Muscle-inspired capacitive tactile sensors with superior sensitivity in an ultra-wide stress range

Taking inspiration from skeletal muscle with highly oriented myofibers, we developed a tough wood aerogel/poly(ionic liquid) (WA/PIL) hydrogel directly from wood via delignification, impregnation and gelation for the formation of a tactile sensor of electric double-layer capacitive configuration. The WA/PIL hydrogels integrated the representative properties of both wood and ionic liquids, being a promising candidate for both polyelectrolyte and separator materials. The influences of the wood texture and cross-linker (Bis) content on the mechanical and sensing performances of the hydrogels were investigated. The results showed that the tangential hydrogel slice with a 1.0 mol% Bis content (tan 1.0) displayed the most significant improvement in compressive stress (1.65 MPa) and deformation (73.3%) at fracture, suggesting the best compressibility. Electrodes also played a significant role in the sensitivity and stability of the sensor devices.
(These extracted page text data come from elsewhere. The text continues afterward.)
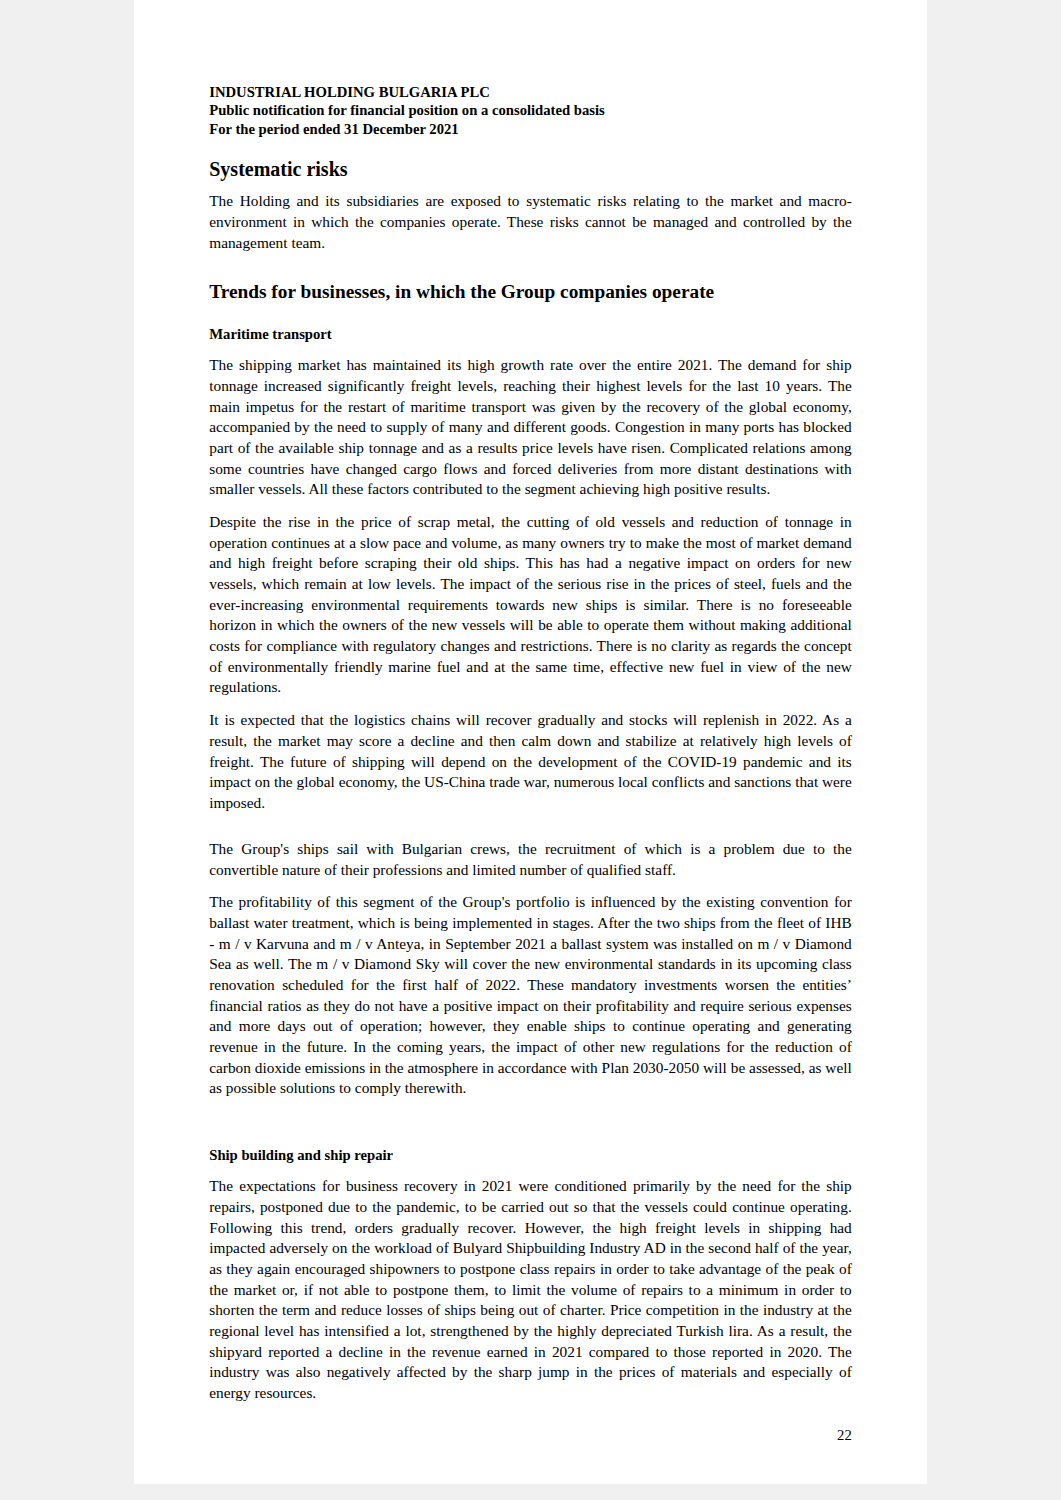INDUSTRIAL HOLDING BULGARIA PLC
Public notification for financial position on a consolidated basis
For the period ended 31 December 2021
Systematic risks
The Holding and its subsidiaries are exposed to systematic risks relating to the market and macro-environment in which the companies operate. These risks cannot be managed and controlled by the management team.
Trends for businesses, in which the Group companies operate
Maritime transport
The shipping market has maintained its high growth rate over the entire 2021. The demand for ship tonnage increased significantly freight levels, reaching their highest levels for the last 10 years. The main impetus for the restart of maritime transport was given by the recovery of the global economy, accompanied by the need to supply of many and different goods. Congestion in many ports has blocked part of the available ship tonnage and as a results price levels have risen. Complicated relations among some countries have changed cargo flows and forced deliveries from more distant destinations with smaller vessels. All these factors contributed to the segment achieving high positive results.
Despite the rise in the price of scrap metal, the cutting of old vessels and reduction of tonnage in operation continues at a slow pace and volume, as many owners try to make the most of market demand and high freight before scraping their old ships. This has had a negative impact on orders for new vessels, which remain at low levels. The impact of the serious rise in the prices of steel, fuels and the ever-increasing environmental requirements towards new ships is similar. There is no foreseeable horizon in which the owners of the new vessels will be able to operate them without making additional costs for compliance with regulatory changes and restrictions. There is no clarity as regards the concept of environmentally friendly marine fuel and at the same time, effective new fuel in view of the new regulations.
It is expected that the logistics chains will recover gradually and stocks will replenish in 2022. As a result, the market may score a decline and then calm down and stabilize at relatively high levels of freight. The future of shipping will depend on the development of the COVID-19 pandemic and its impact on the global economy, the US-China trade war, numerous local conflicts and sanctions that were imposed.
The Group's ships sail with Bulgarian crews, the recruitment of which is a problem due to the convertible nature of their professions and limited number of qualified staff.
The profitability of this segment of the Group's portfolio is influenced by the existing convention for ballast water treatment, which is being implemented in stages. After the two ships from the fleet of IHB - m / v Karvuna and m / v Anteya, in September 2021 a ballast system was installed on m / v Diamond Sea as well. The m / v Diamond Sky will cover the new environmental standards in its upcoming class renovation scheduled for the first half of 2022. These mandatory investments worsen the entities’ financial ratios as they do not have a positive impact on their profitability and require serious expenses and more days out of operation; however, they enable ships to continue operating and generating revenue in the future. In the coming years, the impact of other new regulations for the reduction of carbon dioxide emissions in the atmosphere in accordance with Plan 2030-2050 will be assessed, as well as possible solutions to comply therewith.
Ship building and ship repair
The expectations for business recovery in 2021 were conditioned primarily by the need for the ship repairs, postponed due to the pandemic, to be carried out so that the vessels could continue operating. Following this trend, orders gradually recover. However, the high freight levels in shipping had impacted adversely on the workload of Bulyard Shipbuilding Industry AD in the second half of the year, as they again encouraged shipowners to postpone class repairs in order to take advantage of the peak of the market or, if not able to postpone them, to limit the volume of repairs to a minimum in order to shorten the term and reduce losses of ships being out of charter. Price competition in the industry at the regional level has intensified a lot, strengthened by the highly depreciated Turkish lira. As a result, the shipyard reported a decline in the revenue earned in 2021 compared to those reported in 2020. The industry was also negatively affected by the sharp jump in the prices of materials and especially of energy resources.
22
While tan 1.0 with reduced graphene oxide (rGO) electrodes displayed the largest sensitivities (1.13-19.70 MPa-1), tan 1.0 with Ni foams possessed much more stable ionic signals within the whole stress range with sensitivities of 0.33-9.67 MPa-1. Due to the wide-stress-range responsiveness of our hydrogel sensor from gentle finger contact to vigorous hitting modes, it will find promising applications in various human-machine interfaces in the fields of electronics, recreation, sports, etc.